#### Your instructions:
Every line of the entries with the word "Nantes" in it should be shown.

#### Supplied records:

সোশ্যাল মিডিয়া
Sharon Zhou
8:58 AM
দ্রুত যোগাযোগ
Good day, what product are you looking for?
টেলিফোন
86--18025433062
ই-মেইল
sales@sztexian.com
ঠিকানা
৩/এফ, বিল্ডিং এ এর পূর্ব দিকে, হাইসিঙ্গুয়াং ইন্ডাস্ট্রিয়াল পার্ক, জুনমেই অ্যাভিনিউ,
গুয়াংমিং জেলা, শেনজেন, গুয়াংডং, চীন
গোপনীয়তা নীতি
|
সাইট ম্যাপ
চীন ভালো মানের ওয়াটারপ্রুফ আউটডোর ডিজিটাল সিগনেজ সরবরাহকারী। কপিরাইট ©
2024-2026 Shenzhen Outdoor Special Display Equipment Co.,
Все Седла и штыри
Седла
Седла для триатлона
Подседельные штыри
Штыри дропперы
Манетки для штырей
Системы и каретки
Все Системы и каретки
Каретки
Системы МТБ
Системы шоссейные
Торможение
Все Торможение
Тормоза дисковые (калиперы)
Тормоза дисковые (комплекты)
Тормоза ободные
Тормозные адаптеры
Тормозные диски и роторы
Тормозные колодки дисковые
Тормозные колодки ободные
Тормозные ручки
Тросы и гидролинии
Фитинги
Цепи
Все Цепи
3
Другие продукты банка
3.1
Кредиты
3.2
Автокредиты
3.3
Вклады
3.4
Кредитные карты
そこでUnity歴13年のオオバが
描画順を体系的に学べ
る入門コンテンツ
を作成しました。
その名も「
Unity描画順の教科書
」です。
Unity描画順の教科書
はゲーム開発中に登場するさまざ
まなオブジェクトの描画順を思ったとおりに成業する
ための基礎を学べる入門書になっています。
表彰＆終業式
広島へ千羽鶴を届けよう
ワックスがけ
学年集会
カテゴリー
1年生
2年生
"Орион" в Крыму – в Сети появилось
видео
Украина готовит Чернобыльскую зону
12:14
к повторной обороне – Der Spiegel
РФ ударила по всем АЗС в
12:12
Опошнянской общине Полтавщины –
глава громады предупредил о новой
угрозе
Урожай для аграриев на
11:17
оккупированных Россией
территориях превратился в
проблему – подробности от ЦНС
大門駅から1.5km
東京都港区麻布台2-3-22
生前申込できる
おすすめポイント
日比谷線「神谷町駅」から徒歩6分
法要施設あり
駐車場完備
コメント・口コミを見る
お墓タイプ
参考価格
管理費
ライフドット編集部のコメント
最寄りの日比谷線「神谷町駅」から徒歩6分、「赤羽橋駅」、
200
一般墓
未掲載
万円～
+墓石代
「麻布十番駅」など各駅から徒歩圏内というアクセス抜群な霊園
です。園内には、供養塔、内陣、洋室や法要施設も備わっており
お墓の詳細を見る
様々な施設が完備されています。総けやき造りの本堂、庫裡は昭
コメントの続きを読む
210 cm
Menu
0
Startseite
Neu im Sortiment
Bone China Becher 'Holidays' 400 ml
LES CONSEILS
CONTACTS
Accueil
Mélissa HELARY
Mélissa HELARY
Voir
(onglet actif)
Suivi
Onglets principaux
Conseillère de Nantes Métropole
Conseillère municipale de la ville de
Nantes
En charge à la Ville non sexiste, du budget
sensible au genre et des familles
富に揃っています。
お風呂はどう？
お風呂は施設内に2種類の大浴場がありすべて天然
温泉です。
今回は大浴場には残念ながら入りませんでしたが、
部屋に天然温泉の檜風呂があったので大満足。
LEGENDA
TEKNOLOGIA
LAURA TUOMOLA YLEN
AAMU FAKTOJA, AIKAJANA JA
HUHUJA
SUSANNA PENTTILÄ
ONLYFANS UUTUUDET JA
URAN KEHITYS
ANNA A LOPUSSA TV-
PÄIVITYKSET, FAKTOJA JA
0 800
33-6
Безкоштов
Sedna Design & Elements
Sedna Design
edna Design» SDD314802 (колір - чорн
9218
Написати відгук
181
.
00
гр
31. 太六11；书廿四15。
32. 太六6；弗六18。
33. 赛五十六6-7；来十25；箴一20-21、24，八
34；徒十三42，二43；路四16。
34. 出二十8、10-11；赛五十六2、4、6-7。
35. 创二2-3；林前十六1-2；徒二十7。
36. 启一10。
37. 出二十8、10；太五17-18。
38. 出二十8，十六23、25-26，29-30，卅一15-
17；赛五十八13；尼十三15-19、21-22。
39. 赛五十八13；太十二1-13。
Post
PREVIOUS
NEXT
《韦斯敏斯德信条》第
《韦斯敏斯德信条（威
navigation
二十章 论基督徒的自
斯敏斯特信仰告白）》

#### Exercise output:
Conseillère de Nantes Métropole
Nantes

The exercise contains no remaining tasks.